**Directions**
Put every line of the entries below into a single numbered list, skipping blank lines and leaving out the pictures.

○ ○ ○

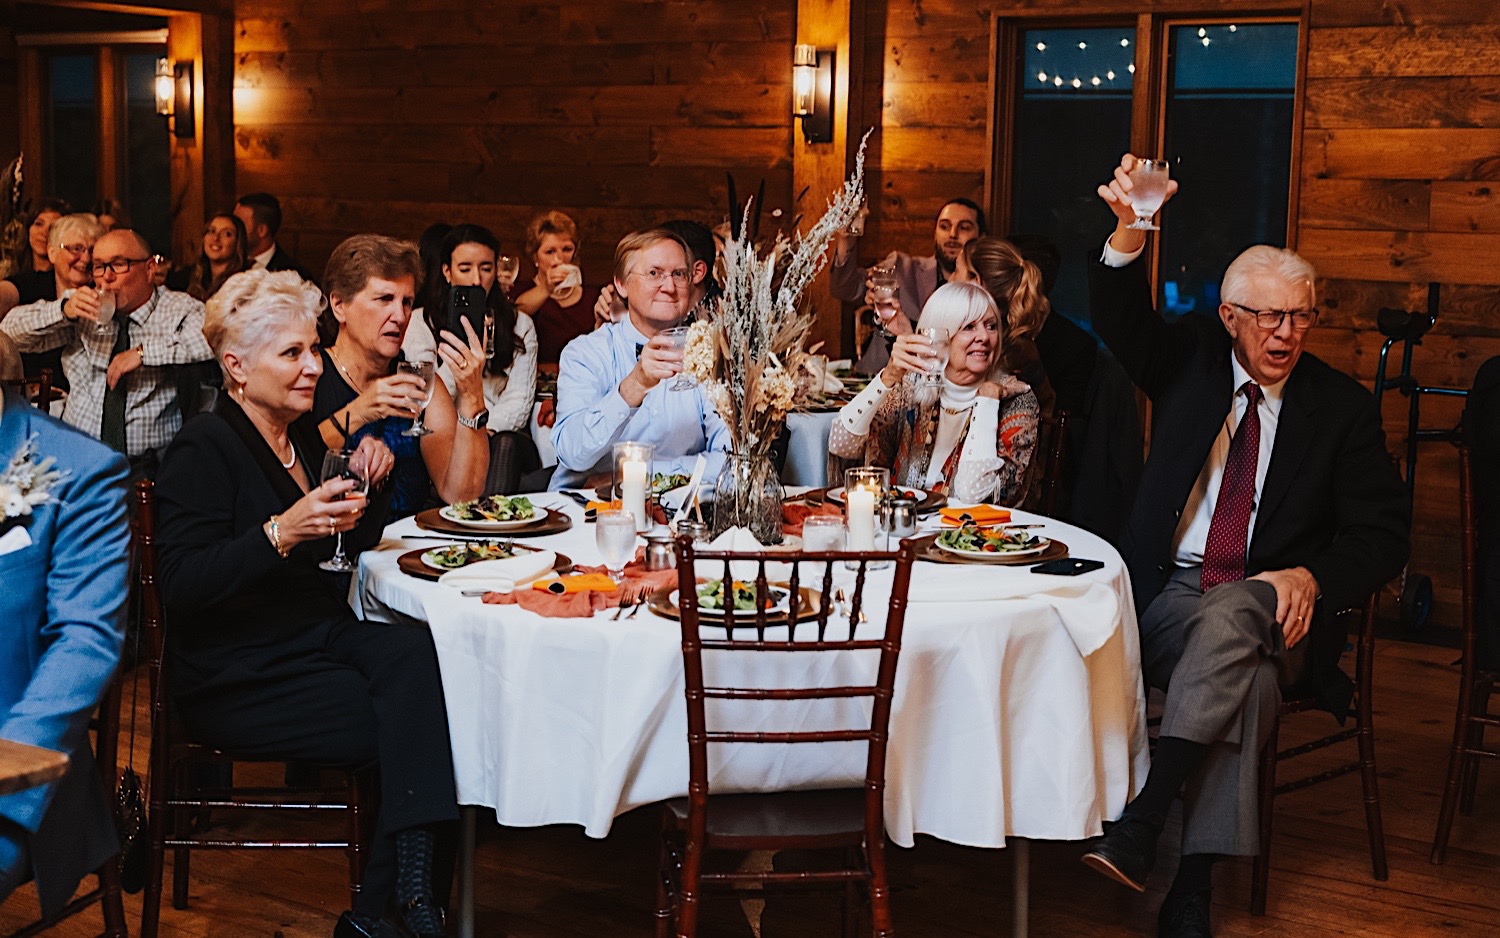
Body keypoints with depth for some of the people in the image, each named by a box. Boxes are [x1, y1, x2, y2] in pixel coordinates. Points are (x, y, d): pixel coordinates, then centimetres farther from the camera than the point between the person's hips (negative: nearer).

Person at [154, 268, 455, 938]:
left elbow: (358, 541, 23)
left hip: (319, 634, 7)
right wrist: (281, 532, -31)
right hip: (238, 677, -7)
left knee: (415, 652, -26)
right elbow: (181, 587, -20)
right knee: (411, 724, -24)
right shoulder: (203, 449, -9)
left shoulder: (303, 435, 14)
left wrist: (365, 479, 3)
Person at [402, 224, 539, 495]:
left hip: (502, 435, 1)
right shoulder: (419, 323, 9)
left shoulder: (520, 325, 13)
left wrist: (486, 429, -18)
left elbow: (519, 401, 2)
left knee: (505, 444, -34)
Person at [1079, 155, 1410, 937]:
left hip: (1266, 607, 0)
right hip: (1166, 599, 0)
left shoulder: (1341, 405, 7)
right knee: (1244, 681, -32)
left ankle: (1140, 824, -40)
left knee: (1230, 616, -36)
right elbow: (1122, 322, -9)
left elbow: (1382, 533, 5)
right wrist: (1129, 233, -29)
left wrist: (1311, 577, -16)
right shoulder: (1192, 360, 10)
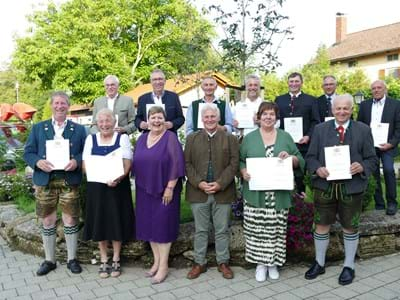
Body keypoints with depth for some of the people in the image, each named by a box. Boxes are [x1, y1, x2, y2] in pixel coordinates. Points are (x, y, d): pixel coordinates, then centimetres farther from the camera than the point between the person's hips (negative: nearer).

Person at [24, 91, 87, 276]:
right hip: (45, 181, 1)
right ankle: (49, 260, 24)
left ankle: (72, 259, 20)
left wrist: (76, 161, -17)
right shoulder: (38, 128, 9)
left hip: (69, 181, -1)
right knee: (47, 221, 9)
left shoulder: (79, 129, 7)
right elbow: (28, 153, 5)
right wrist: (38, 162, -15)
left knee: (70, 220, 4)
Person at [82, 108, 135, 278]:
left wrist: (117, 178, -23)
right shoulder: (91, 139, 7)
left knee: (117, 221, 5)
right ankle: (103, 260, 21)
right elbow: (86, 165, 1)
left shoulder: (122, 138, 2)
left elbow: (127, 164, -5)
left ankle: (116, 260, 19)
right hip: (96, 187, 2)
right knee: (99, 222, 6)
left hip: (118, 186, -1)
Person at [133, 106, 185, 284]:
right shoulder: (142, 139, 10)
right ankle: (156, 261, 24)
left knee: (163, 225, -1)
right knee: (149, 225, 11)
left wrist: (170, 188, -17)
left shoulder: (170, 138, -8)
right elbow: (136, 163, 14)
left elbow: (176, 164, -13)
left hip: (164, 190, -6)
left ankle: (163, 266, 9)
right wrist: (139, 185, 10)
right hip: (145, 190, 6)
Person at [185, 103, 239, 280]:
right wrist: (199, 183, -12)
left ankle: (223, 262, 25)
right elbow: (187, 164, 2)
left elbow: (234, 163, -3)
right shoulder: (192, 138, 7)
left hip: (223, 192, -1)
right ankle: (199, 263, 23)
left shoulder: (230, 138, 3)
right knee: (200, 230, 11)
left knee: (222, 230, 10)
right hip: (198, 192, 1)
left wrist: (220, 184, -14)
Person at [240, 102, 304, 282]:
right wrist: (243, 172, -14)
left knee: (276, 230, 4)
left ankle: (273, 263, 21)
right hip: (255, 194, 0)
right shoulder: (249, 138, 7)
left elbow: (300, 161, 8)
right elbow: (240, 161, 6)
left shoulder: (285, 137, 9)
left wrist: (290, 158, -12)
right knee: (257, 230, 1)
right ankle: (260, 263, 17)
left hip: (279, 195, 1)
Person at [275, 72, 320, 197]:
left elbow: (315, 122, 2)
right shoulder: (279, 99, 13)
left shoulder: (311, 100, 7)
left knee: (301, 170, 5)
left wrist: (308, 136, -13)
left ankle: (301, 194, 17)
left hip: (302, 143, -1)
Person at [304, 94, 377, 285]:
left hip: (352, 187, -1)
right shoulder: (320, 129, 5)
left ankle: (349, 266, 30)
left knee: (350, 227, 12)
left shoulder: (363, 130, 2)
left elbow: (372, 159, 3)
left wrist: (362, 167, -18)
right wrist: (317, 169, -16)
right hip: (324, 186, 1)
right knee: (321, 225, 10)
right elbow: (310, 157, 4)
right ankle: (319, 263, 29)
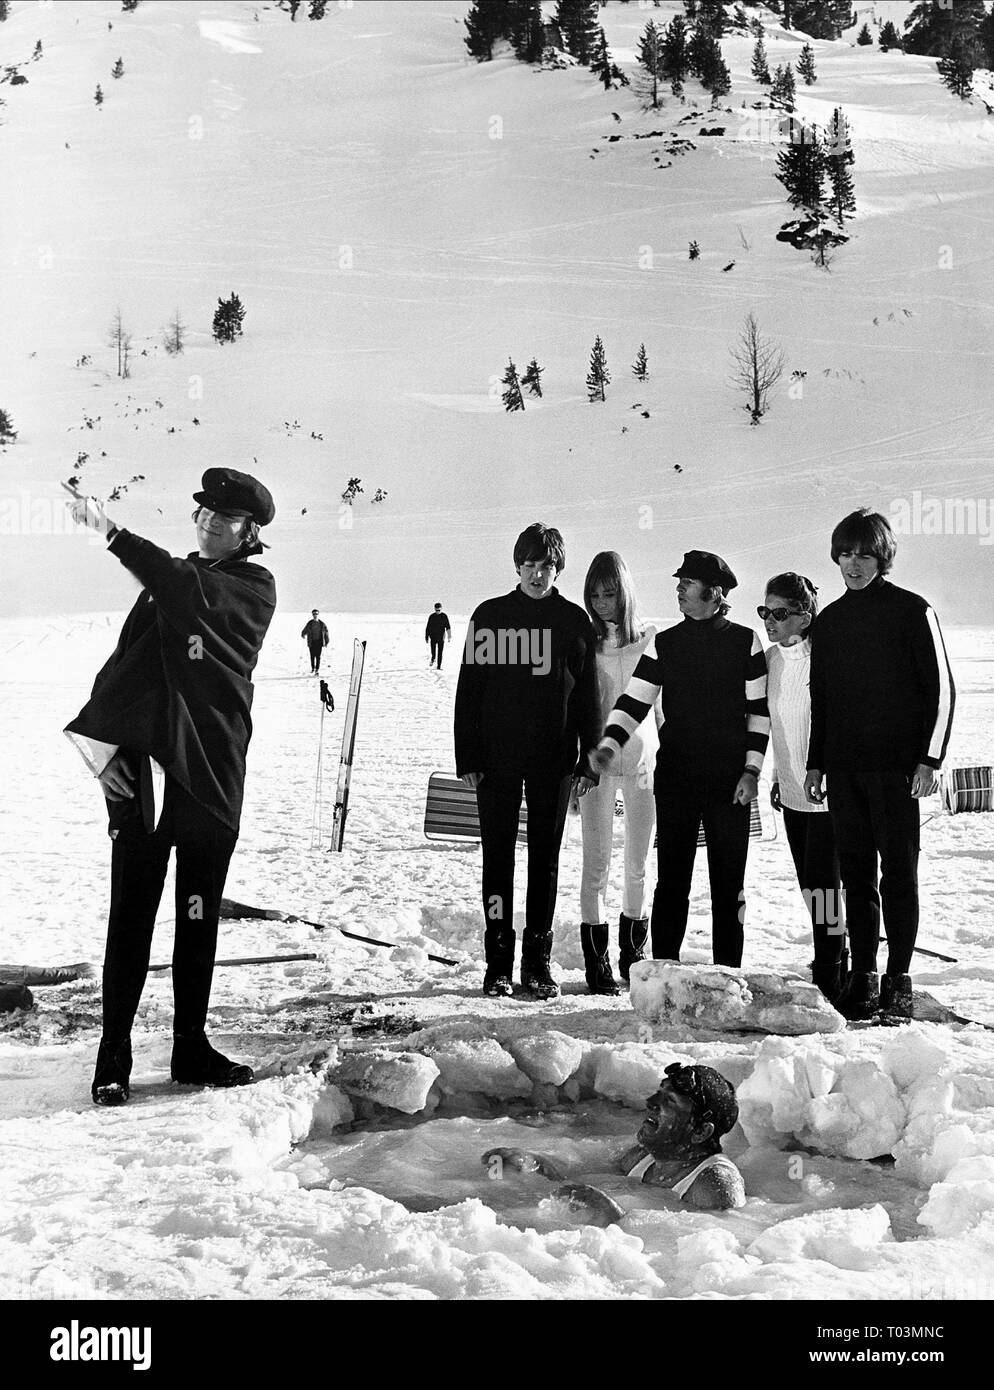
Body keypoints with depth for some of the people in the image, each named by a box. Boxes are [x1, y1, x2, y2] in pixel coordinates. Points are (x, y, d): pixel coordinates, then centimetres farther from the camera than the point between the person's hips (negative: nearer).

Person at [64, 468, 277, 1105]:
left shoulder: (254, 587, 1)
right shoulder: (168, 580, 13)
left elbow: (192, 593, -19)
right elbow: (120, 663, 11)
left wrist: (113, 533, -27)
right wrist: (104, 748, -2)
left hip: (211, 774, -2)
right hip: (143, 771, 2)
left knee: (199, 920, 8)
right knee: (131, 919, -1)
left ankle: (191, 1048, 19)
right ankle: (114, 1057, 5)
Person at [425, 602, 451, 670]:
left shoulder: (444, 616, 2)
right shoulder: (431, 616, 3)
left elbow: (448, 627, 4)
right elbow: (427, 628, 8)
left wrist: (449, 637, -1)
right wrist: (427, 637, 6)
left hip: (441, 637, 0)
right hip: (433, 637, 0)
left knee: (440, 652, 0)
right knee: (433, 651, -7)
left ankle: (439, 666, 6)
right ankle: (433, 659, 23)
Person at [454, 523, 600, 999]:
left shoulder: (574, 621, 5)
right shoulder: (489, 616, 4)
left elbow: (587, 695, 4)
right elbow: (469, 688, 4)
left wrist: (587, 760, -2)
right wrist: (467, 758, -2)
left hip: (554, 759, 0)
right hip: (497, 757, 0)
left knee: (545, 857, 6)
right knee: (498, 855, 2)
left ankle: (538, 961, 14)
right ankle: (498, 962, 9)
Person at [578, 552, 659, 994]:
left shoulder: (649, 637, 3)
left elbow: (658, 700, 11)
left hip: (642, 754, 2)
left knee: (637, 863, 10)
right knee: (597, 862, -2)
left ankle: (633, 953, 24)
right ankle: (597, 962, 4)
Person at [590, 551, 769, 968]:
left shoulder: (744, 642, 2)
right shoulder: (664, 645, 7)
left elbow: (759, 711, 3)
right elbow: (633, 702, 2)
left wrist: (751, 770, -4)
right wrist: (609, 745, -14)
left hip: (730, 782, -1)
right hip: (675, 779, 1)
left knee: (728, 884, 5)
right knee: (672, 881, 1)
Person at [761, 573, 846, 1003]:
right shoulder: (772, 657, 8)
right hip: (793, 790, 7)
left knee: (822, 881, -6)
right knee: (810, 884, 13)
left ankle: (829, 979, 1)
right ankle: (832, 960, 26)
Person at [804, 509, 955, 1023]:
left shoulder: (912, 611, 0)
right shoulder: (829, 621, 15)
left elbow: (941, 687, -2)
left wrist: (930, 758, -9)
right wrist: (815, 763, 14)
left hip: (895, 765, -5)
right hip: (843, 767, 5)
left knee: (898, 871, -2)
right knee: (855, 874, 6)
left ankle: (898, 982, 3)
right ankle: (862, 979, 11)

○ ○ ○

**Result for this task**
1. Body keypoints with depth for some of the people in the image, each named by a box. Boxes are [x1, y1, x2, y2] in pixel coordinates. Points are (x, y, d): pixel coordinates, then centimetres farther from the camera than the point between the person's hips (negative: nearer).
2. Person at [154, 268, 455, 938]:
3. left elbow: (358, 541, 23)
4. left hip: (319, 634, 7)
5. right wrist: (281, 532, -31)
6. right hip: (238, 677, -7)
7. left knee: (415, 652, -26)
8. right elbow: (181, 587, -20)
9. right knee: (411, 724, -24)
10. right shoulder: (203, 449, -9)
11. left shoulder: (303, 435, 14)
12. left wrist: (365, 479, 3)
13. Person at [402, 224, 539, 495]:
14. left hip: (502, 435, 1)
15. right shoulder: (419, 323, 9)
16. left shoulder: (520, 325, 13)
17. left wrist: (486, 429, -18)
18. left elbow: (519, 401, 2)
19. left knee: (505, 444, -34)
20. Person at [1079, 155, 1410, 937]:
21. left hip: (1266, 607, 0)
22. right hip: (1166, 599, 0)
23. left shoulder: (1341, 405, 7)
24. right knee: (1244, 681, -32)
25. left ankle: (1140, 824, -40)
26. left knee: (1230, 616, -36)
27. right elbow: (1122, 322, -9)
28. left elbow: (1382, 533, 5)
29. right wrist: (1129, 233, -29)
30. left wrist: (1311, 577, -16)
31. right shoulder: (1192, 360, 10)
32. Body keypoints with depth for some of the people in the image, each named by a box. Boxes are [x1, y1, x2, y2] in pixel coordinates. Points are (x, y, d): pixel coordinates, then centimetres farther from the camera than the point between the person's hips (negative: nearer).
33. Person at [24, 91, 87, 276]:
34. right hip: (45, 181, 1)
35. right ankle: (49, 260, 24)
36. left ankle: (72, 259, 20)
37. left wrist: (76, 161, -17)
38. right shoulder: (38, 128, 9)
39. left hip: (69, 181, -1)
40. right knee: (47, 221, 9)
41. left shoulder: (79, 129, 7)
42. right elbow: (28, 153, 5)
43. right wrist: (38, 162, -15)
44. left knee: (70, 220, 4)
45. Person at [82, 108, 135, 278]:
46. left wrist: (117, 178, -23)
47. right shoulder: (91, 139, 7)
48. left knee: (117, 221, 5)
49. right ankle: (103, 260, 21)
50. right elbow: (86, 165, 1)
51. left shoulder: (122, 138, 2)
52. left elbow: (127, 164, -5)
53. left ankle: (116, 260, 19)
54. right hip: (96, 187, 2)
55. right knee: (99, 222, 6)
56. left hip: (118, 186, -1)
57. Person at [133, 106, 185, 284]:
58. right shoulder: (142, 139, 10)
59. right ankle: (156, 261, 24)
60. left knee: (163, 225, -1)
61. right knee: (149, 225, 11)
62. left wrist: (170, 188, -17)
63. left shoulder: (170, 138, -8)
64. right elbow: (136, 163, 14)
65. left elbow: (176, 164, -13)
66. left hip: (164, 190, -6)
67. left ankle: (163, 266, 9)
68. right wrist: (139, 185, 10)
69. right hip: (145, 190, 6)
70. Person at [185, 103, 239, 280]:
71. right wrist: (199, 183, -12)
72. left ankle: (223, 262, 25)
73. right elbow: (187, 164, 2)
74. left elbow: (234, 163, -3)
75. right shoulder: (192, 138, 7)
76. left hip: (223, 192, -1)
77. right ankle: (199, 263, 23)
78. left shoulder: (230, 138, 3)
79. right knee: (200, 230, 11)
80. left knee: (222, 230, 10)
81. right hip: (198, 192, 1)
82. left wrist: (220, 184, -14)
83. Person at [240, 102, 304, 282]:
84. right wrist: (243, 172, -14)
85. left knee: (276, 230, 4)
86. left ankle: (273, 263, 21)
87. right hip: (255, 194, 0)
88. right shoulder: (249, 138, 7)
89. left elbow: (300, 161, 8)
90. right elbow: (240, 161, 6)
91. left shoulder: (285, 137, 9)
92. left wrist: (290, 158, -12)
93. right knee: (257, 230, 1)
94. right ankle: (260, 263, 17)
95. left hip: (279, 195, 1)
96. Person at [275, 72, 320, 197]:
97. left elbow: (315, 122, 2)
98. right shoulder: (279, 99, 13)
99. left shoulder: (311, 100, 7)
100. left knee: (301, 170, 5)
101. left wrist: (308, 136, -13)
102. left ankle: (301, 194, 17)
103. left hip: (302, 143, -1)
104. Person at [304, 94, 377, 285]:
105. left hip: (352, 187, -1)
106. right shoulder: (320, 129, 5)
107. left ankle: (349, 266, 30)
108. left knee: (350, 227, 12)
109. left shoulder: (363, 130, 2)
110. left elbow: (372, 159, 3)
111. left wrist: (362, 167, -18)
112. right wrist: (317, 169, -16)
113. right hip: (324, 186, 1)
114. right knee: (321, 225, 10)
115. right elbow: (310, 157, 4)
116. right ankle: (319, 263, 29)
117. Body keypoints with depth for some of the people in the image, each named by a box. Boxes are [x1, y1, x2, y2] in pixel coordinates. Points are (x, y, d): pixel coordinates, then centimetres farther from the camera than the point between the person's hips (negative: nearer).
118. Person at [64, 468, 277, 1105]:
119. left shoulder: (254, 587, 1)
120. right shoulder: (168, 580, 13)
121. left elbow: (192, 593, -19)
122. right elbow: (120, 663, 11)
123. left wrist: (113, 533, -27)
124. right wrist: (104, 748, -2)
125. left hip: (211, 774, -2)
126. right hip: (143, 771, 2)
127. left knee: (199, 920, 8)
128. right knee: (131, 919, -1)
129. left ankle: (191, 1048, 19)
130. right ankle: (114, 1057, 5)
131. Person at [425, 602, 451, 670]:
132. left shoulder: (444, 616, 2)
133. right shoulder: (431, 616, 3)
134. left elbow: (448, 627, 4)
135. right elbow: (427, 628, 8)
136. left wrist: (449, 637, -1)
137. right wrist: (427, 637, 6)
138. left hip: (441, 637, 0)
139. right hip: (433, 637, 0)
140. left knee: (440, 652, 0)
141. right knee: (433, 651, -7)
142. left ankle: (439, 666, 6)
143. right ankle: (433, 659, 23)
144. Person at [454, 523, 600, 999]:
145. left shoulder: (574, 621, 5)
146. right shoulder: (489, 616, 4)
147. left elbow: (587, 695, 4)
148. right elbow: (469, 688, 4)
149. left wrist: (587, 760, -2)
150. right wrist: (467, 758, -2)
151. left hip: (554, 759, 0)
152. right hip: (497, 757, 0)
153. left knee: (545, 857, 6)
154. right knee: (498, 855, 2)
155. left ankle: (538, 961, 14)
156. right ankle: (498, 962, 9)
157. Person at [578, 552, 659, 994]:
158. left shoulder: (649, 637, 3)
159. left elbow: (658, 700, 11)
160. left hip: (642, 754, 2)
161. left knee: (637, 863, 10)
162. right knee: (597, 862, -2)
163. left ankle: (633, 953, 24)
164. right ankle: (597, 962, 4)
165. Person at [590, 551, 769, 968]:
166. left shoulder: (744, 642, 2)
167. right shoulder: (664, 645, 7)
168. left elbow: (759, 711, 3)
169. right elbow: (633, 702, 2)
170. left wrist: (751, 770, -4)
171. right wrist: (609, 745, -14)
172. left hip: (730, 782, -1)
173. right hip: (675, 779, 1)
174. left knee: (728, 884, 5)
175. right knee: (672, 881, 1)
176. Person at [761, 573, 846, 1003]:
177. right shoulder: (772, 657, 8)
178. right hip: (793, 790, 7)
179. left knee: (822, 881, -6)
180. right knee: (810, 884, 13)
181. left ankle: (829, 979, 1)
182. right ankle: (832, 960, 26)
183. Person at [804, 509, 955, 1023]:
184. left shoulder: (912, 611, 0)
185. right shoulder: (829, 621, 15)
186. left elbow: (941, 687, -2)
187. left wrist: (930, 758, -9)
188. right wrist: (815, 763, 14)
189. left hip: (895, 765, -5)
190. right hip: (843, 767, 5)
191. left knee: (898, 871, -2)
192. right knee: (855, 874, 6)
193. left ankle: (898, 982, 3)
194. right ankle: (862, 979, 11)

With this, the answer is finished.